#### EXERCISE GOAL
Every line from the one containing "Figure 1: First" to the one containing "The orange segment may" in the records below, both included, must be set down exactly, and no other line.

#### ENTRIES SHOWN
------------------------------------

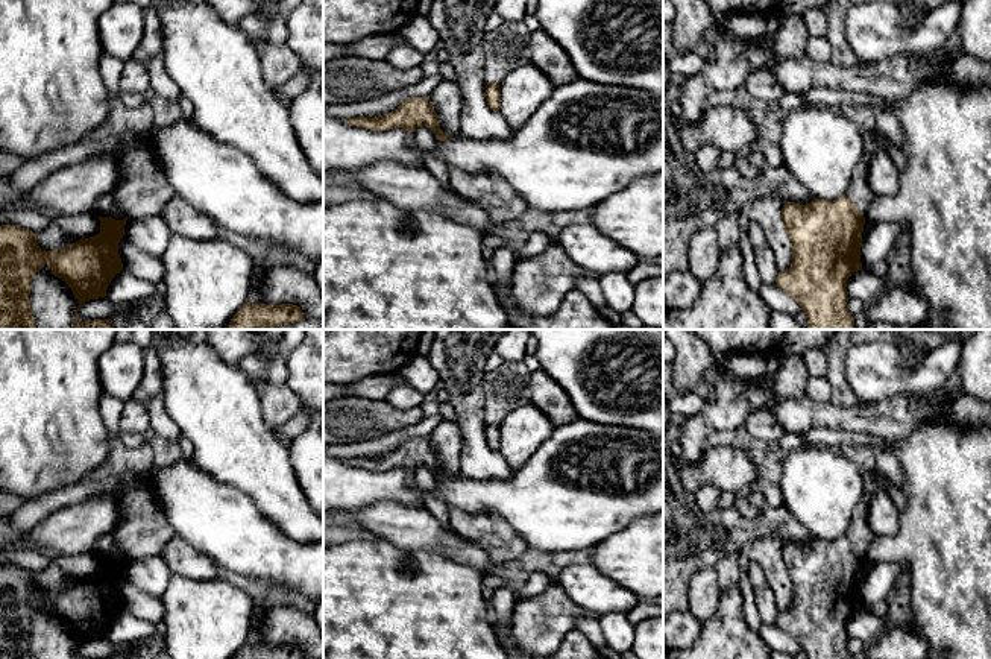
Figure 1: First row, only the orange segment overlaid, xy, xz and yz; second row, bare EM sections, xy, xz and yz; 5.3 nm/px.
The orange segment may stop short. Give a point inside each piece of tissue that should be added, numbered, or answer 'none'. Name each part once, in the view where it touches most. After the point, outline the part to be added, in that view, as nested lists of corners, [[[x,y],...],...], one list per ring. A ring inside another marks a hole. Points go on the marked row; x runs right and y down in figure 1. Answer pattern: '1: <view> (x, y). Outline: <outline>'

------------------------------------

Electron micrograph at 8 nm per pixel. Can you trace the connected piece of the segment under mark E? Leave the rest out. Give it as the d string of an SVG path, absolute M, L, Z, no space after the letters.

------------------------------------

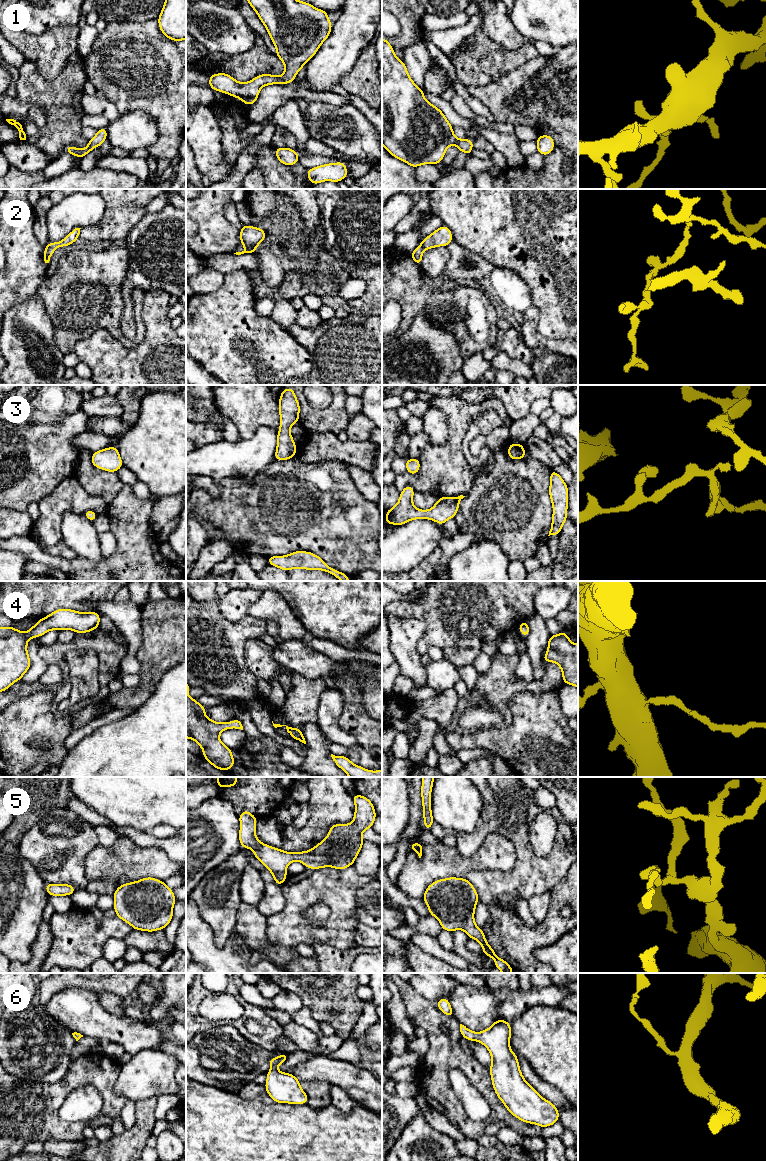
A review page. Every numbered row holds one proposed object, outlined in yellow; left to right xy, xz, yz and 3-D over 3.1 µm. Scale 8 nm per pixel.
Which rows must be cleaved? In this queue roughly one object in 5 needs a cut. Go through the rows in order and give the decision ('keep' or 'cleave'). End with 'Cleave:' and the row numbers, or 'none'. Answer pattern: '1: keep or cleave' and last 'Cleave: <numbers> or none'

------------------------------------

#### PROBLEM SOLUTION
Figure 1: First row, only the orange segment overlaid, xy, xz and yz; second row, bare EM sections, xy, xz and yz; 5.3 nm/px.
The orange segment may stop short. Give a point inside each piece of tissue that should be added, numbered, or answer 'none'. Name each part once, in the view where it touches most. After the point, outline the part to be added, in that view, as nested lists of corners, [[[x,y],...],...], one list per ring. A ring inside another marks a hole. Points go on the marked row; x runs right and y down in figure 1. Answer pattern: '1: <view> (x, y). Outline: <outline>'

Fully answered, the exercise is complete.